Smith, 47, lost his father-in-law last October, and said he wanted to be closer to his own father, 68, a cancer survivor.

“He’s doing great now, but it was hard to get down to see him when he had surgeries or anything like that,” Smith said. “As you get older, you view things differently. You think your parents are going to live forever, and then all of a sudden that tragedy happened to my father-in-law.

“I’d like to watch a Sunday NFL football game with my father. I haven’t done that in 13 years, since I’ve left high school basketball.”

Smith left high school basketball in 1999 after leading Tug Valley High School to its first state crown. From there, he served as an assistant under the Mid-American Conference’s all-time wins leader Charlie Coles at Miami University for eight years.

In 2007, Smith was hired as SVSU’s head coach. He took the team from 9-17 in 2008-2009 to 16-12 in 2009-2010, leading the Cardinals into the GLIAC tournament for the first time since 1998-1999 and earning GLIAC “Coach of the Year” honors in the process.

In 2011-2012, SVSU finished only 10-16, losing its last seven games of the season. Smith said that the disappointing finish did not play a role in his decision to resign.

“We went 10-16, but I think if we had gone 16-10, I’d still making the same decision,” Smith said. “We’d even talked before the season about considering it at the end of the year.”

SVSU graduates only two seniors this season, Greg Foster and Eli Redman. The current roster consists of all players recruited by Smith, including three redshirt freshmen that have yet to see playing time in Cardinal red.

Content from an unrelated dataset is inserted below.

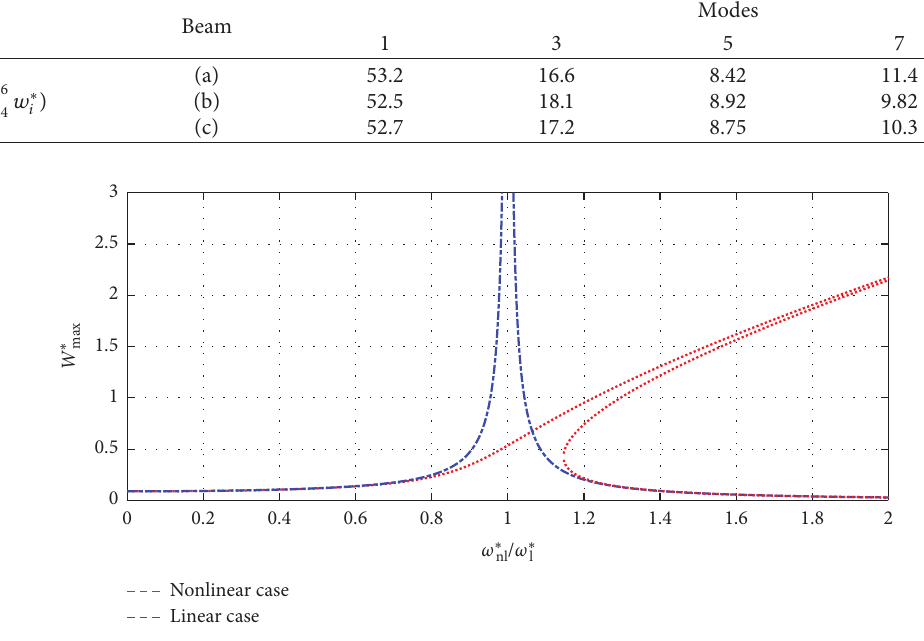
Figure 11: Linear and nonlinear frequency response functions’ comparison for beam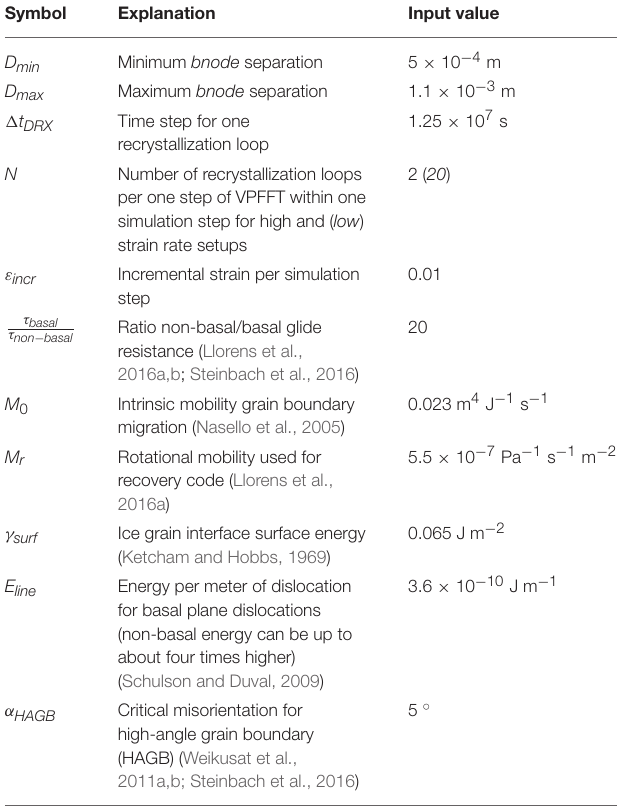
TABLE 1 | Overview of the settings of the numerical simulations. Simulation name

“Every player that I recruited, I expected to coach them their whole career here,” said Smith. “I told my team that I would not have gotten a 30-year mortgage on my house if I thought I would be leaving in two years.

“I had intentions of being here for 10 or 15 years.”

Smith’s resignation came with full support from the SVSU athletic department.

“I would like to thank Coach Smith for his five seasons of dedicated work here at SVSU and wish him and his family the best in the future,” said Mike Watson, SVSU director of athletics.

SVSU will now attempt to replace Smith, who compiled a career record of 60-73 as the coach of the Cardinals, as well as assistant coach Charlie Coles, who announced his departure for a head coaching job at Olivet College last week.

“We are in the process of conducting a national search for our next head basketball coach,” said Director of Athletic Media Relations Matthew Woodbury, who did not disclose an estimated time frame for the school’s decision.

Smith said that he would go back to West Virginia and look for work, either as a head coach at the high school or Division 2 level, or as an assistant at a Division 1 school.

“From the bottom of my heart, the five years I’ve been here, I’ve given all that I possibly could,” Smith said. “I’ve had a great experience here, and I’ve loved it.

“One thing that’s for sure, I’ll live and die coaching. There’s nothing in this world I want to do more than teach and coach.”